I have a very southern friend from Louisiana who years ago introduced me to the concept of something she calls the “drink and pray dress.” Lots of people might call this a little black dress… and though an LBD often works well for what she is describing, a “drink and pray dress” isn’t just that. For one, it does not need to be black – AND... it is just as much for day as it is for evening. Drink and pray may seem like opposites, but the minute she said it, I totally understood what she was getting at. It is a dress you can wear both to church OR a cocktail party. And often, conveniently, those occasions take place one after another. Think:
Wedding (church > reception)
Funeral (church > reception)
Baptism (church > reception… if you are lucky)
But in reality, I find this kind of getup to be fantastic for a million more engagements. Let’s say you’ve been invited to speak in front of a crowd. Use your imagination… you’ve been named school chair… head of a fundraising initiative… an award recipient…(!). Maybe you are being interviewed for an apartment in the co-op of your dreams.

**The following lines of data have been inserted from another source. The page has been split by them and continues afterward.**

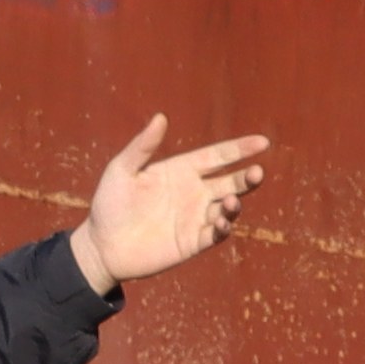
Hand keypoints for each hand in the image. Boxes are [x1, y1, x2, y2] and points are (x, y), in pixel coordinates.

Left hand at [67, 116, 273, 292]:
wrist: (101, 246)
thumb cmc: (109, 204)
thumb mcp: (122, 170)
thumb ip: (142, 146)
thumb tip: (161, 117)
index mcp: (181, 170)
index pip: (218, 156)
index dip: (240, 149)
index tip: (263, 142)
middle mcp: (194, 192)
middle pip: (231, 181)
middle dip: (247, 177)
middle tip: (257, 172)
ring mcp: (195, 218)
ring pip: (228, 208)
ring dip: (236, 204)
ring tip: (232, 201)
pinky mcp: (193, 242)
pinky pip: (216, 234)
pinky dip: (224, 228)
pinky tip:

I think the true litmus test for a drink and pray dress is that it cannot be overly sexy. My friend’s implied advice in the naming is that you probably do not want to show up to a house of prayer in something meant to attract that kind of attention. Nothing wrong with a sexy dress in my book… I am just saying that you often find yourself needing a dress that is NOT that. “Appropriate” is perhaps a more boring way of putting this. But for me, her quick description says it all.

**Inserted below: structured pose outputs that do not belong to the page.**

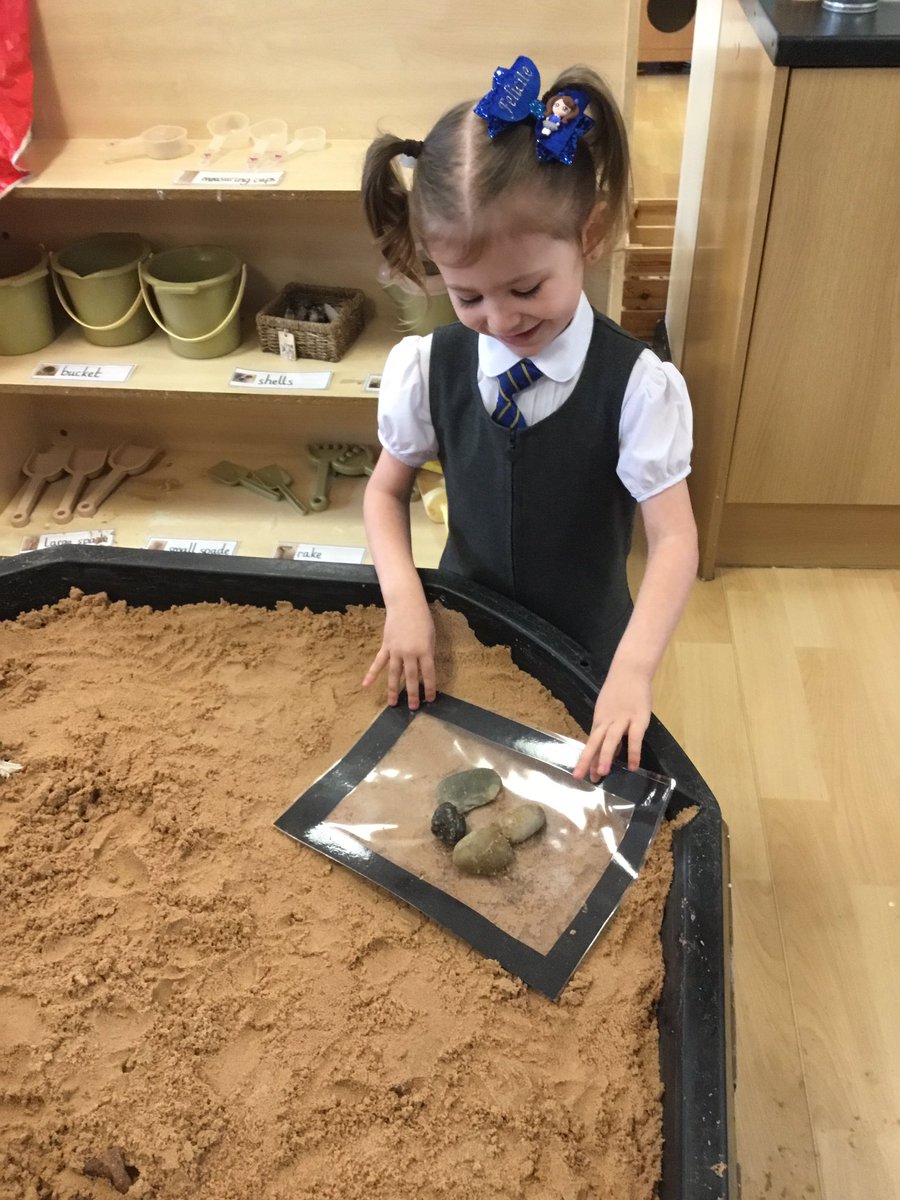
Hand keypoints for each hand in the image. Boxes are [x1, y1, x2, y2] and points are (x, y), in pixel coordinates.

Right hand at [362, 598, 435, 708]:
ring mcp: (396, 650)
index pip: (429, 674)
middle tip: (413, 708)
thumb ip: (427, 653)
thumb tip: (423, 669)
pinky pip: (378, 662)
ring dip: (393, 690)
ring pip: (394, 674)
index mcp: (425, 650)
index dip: (430, 687)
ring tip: (392, 704)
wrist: (406, 604)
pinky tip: (366, 685)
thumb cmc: (422, 619)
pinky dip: (372, 674)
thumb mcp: (430, 636)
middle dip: (413, 693)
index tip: (430, 699)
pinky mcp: (386, 646)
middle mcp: (410, 653)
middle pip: (411, 677)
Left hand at [572, 665, 651, 781]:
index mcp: (600, 720)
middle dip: (587, 760)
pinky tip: (633, 766)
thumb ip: (608, 728)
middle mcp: (607, 721)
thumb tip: (607, 749)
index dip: (586, 758)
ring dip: (605, 756)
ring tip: (602, 773)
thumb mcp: (608, 709)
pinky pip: (635, 738)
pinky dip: (634, 752)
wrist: (630, 670)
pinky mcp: (639, 718)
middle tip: (580, 777)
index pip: (591, 742)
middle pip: (594, 742)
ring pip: (611, 739)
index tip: (581, 774)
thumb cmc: (619, 690)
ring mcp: (622, 720)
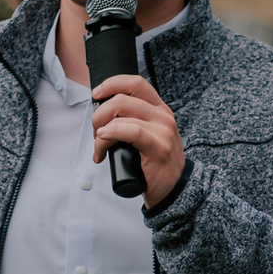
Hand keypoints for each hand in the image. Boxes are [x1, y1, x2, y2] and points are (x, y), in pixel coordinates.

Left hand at [89, 74, 184, 208]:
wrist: (176, 189)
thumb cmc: (156, 164)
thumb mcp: (149, 135)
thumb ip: (133, 121)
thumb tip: (102, 114)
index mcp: (160, 109)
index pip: (135, 83)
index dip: (112, 84)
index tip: (97, 94)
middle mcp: (163, 116)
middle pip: (122, 98)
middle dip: (99, 114)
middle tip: (96, 133)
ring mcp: (162, 130)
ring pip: (121, 115)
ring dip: (100, 132)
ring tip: (99, 148)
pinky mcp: (158, 146)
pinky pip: (130, 131)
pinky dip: (110, 134)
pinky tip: (102, 141)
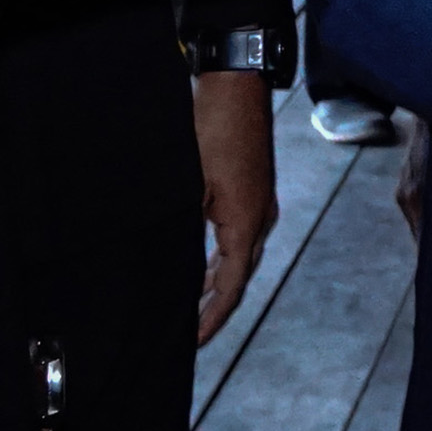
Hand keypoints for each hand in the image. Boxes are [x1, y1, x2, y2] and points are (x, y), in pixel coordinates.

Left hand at [192, 69, 277, 343]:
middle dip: (216, 306)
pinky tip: (206, 261)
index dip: (211, 317)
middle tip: (193, 331)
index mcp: (246, 224)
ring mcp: (261, 203)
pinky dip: (223, 258)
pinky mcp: (255, 191)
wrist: (237, 90)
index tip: (193, 340)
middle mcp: (261, 218)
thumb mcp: (188, 188)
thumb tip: (170, 269)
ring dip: (219, 282)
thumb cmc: (213, 132)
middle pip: (240, 276)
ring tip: (196, 304)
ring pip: (241, 256)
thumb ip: (182, 233)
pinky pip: (241, 236)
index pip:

And a drink and pray dress is exactly what the Arielle is. A dress that Princess Grace of Monaco might wear… or, even better, Princess Grace before she was a princess and just Lisa in Rear Window… or really any female lead in a Hitchcock movie. (Okay, maybe with the exception of Psycho.) Simple, restrained, very womanly and grown up. Modern and of-the-moment, not frumpy. A true lady dress. A more modern image you might remember is a very red-lipped Kate Moss next to Johnny Depp at Cannes Film Festival. She is wearing a simple grey dress. She looks like a knockout.

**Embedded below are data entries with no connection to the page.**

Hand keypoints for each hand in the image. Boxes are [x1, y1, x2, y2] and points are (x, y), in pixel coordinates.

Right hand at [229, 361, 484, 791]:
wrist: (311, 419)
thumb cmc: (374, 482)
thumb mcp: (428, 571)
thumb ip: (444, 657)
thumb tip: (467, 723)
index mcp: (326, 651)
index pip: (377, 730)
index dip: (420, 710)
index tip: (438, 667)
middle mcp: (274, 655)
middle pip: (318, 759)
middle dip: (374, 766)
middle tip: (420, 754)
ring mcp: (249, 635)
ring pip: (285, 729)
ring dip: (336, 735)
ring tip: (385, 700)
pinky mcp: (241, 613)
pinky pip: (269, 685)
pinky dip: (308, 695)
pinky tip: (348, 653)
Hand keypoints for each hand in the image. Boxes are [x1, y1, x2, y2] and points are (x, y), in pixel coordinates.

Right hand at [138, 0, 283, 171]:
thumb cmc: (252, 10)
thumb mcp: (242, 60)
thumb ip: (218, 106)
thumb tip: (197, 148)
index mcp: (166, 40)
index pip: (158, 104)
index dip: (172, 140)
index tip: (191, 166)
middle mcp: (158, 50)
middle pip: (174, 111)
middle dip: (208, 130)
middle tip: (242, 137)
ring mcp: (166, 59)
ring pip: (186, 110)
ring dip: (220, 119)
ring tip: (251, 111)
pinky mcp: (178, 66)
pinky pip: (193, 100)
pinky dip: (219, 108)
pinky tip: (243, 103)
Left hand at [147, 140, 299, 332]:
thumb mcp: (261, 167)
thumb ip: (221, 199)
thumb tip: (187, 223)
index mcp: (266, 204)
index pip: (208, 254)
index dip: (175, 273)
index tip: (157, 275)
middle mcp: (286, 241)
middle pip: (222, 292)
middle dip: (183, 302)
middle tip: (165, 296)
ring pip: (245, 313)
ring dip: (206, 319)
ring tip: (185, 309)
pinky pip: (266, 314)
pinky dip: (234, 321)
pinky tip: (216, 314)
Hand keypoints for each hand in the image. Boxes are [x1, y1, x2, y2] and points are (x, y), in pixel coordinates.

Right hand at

I had a fantastic black shift just like this in the ‘80s (pictured in the polaroid below) that I’ve worn too many times to count. Crew neckline, sleeveless, cut above the knee, super simple and yet totally beautiful. I must have worn that thing to every cocktail party that would have me. Rehearsal dinners (including my own), weddings, funerals. I stayed out all night in that dress on more than one occasion and could have easily slipped into taking communion in it the next morning. I hate to say it but it worked really well with a cigarette in my hand. (Fortunately for my lungs, this was mostly a prop and only for a few years.) The point is, a drink and pray dress can be fun.
It is the kind of piece where the dress is so sensational that people will remember how great you looked, but they may not even be able to describe what you were wearing. (“I think it was blue?”) To me that is often the mark of something flawlessly executed. You are wearing the dress… the dress isn’t wearing you.
Of all the dresses in my closet that fit the bill, the Arielle is the one I want to wear right now. It has the same simple jewel neckline of my beloved black LBD (which was made by my friend David Cameron, who also designed my wedding dress).
This dress, in a beautiful petrol blue, it’s prim on top and kind of cool on the bottom. It has an engineered A-line skirt with two slits that sort of swish when you walk. Simple, but not too simple. Modern. And made with the modern-est of fabrics: a technical nylon faille that we love to use over and over again. To me, this material actually looks great with a little rumple and dimension to it. I wore it to a celebration dinner last week where I should have done a little less drinking and a little more praying.
We have made many dresses over the years that fulfill the famous “drink and pray” criteria… but this one — this one is truly IT. You need it, I promise.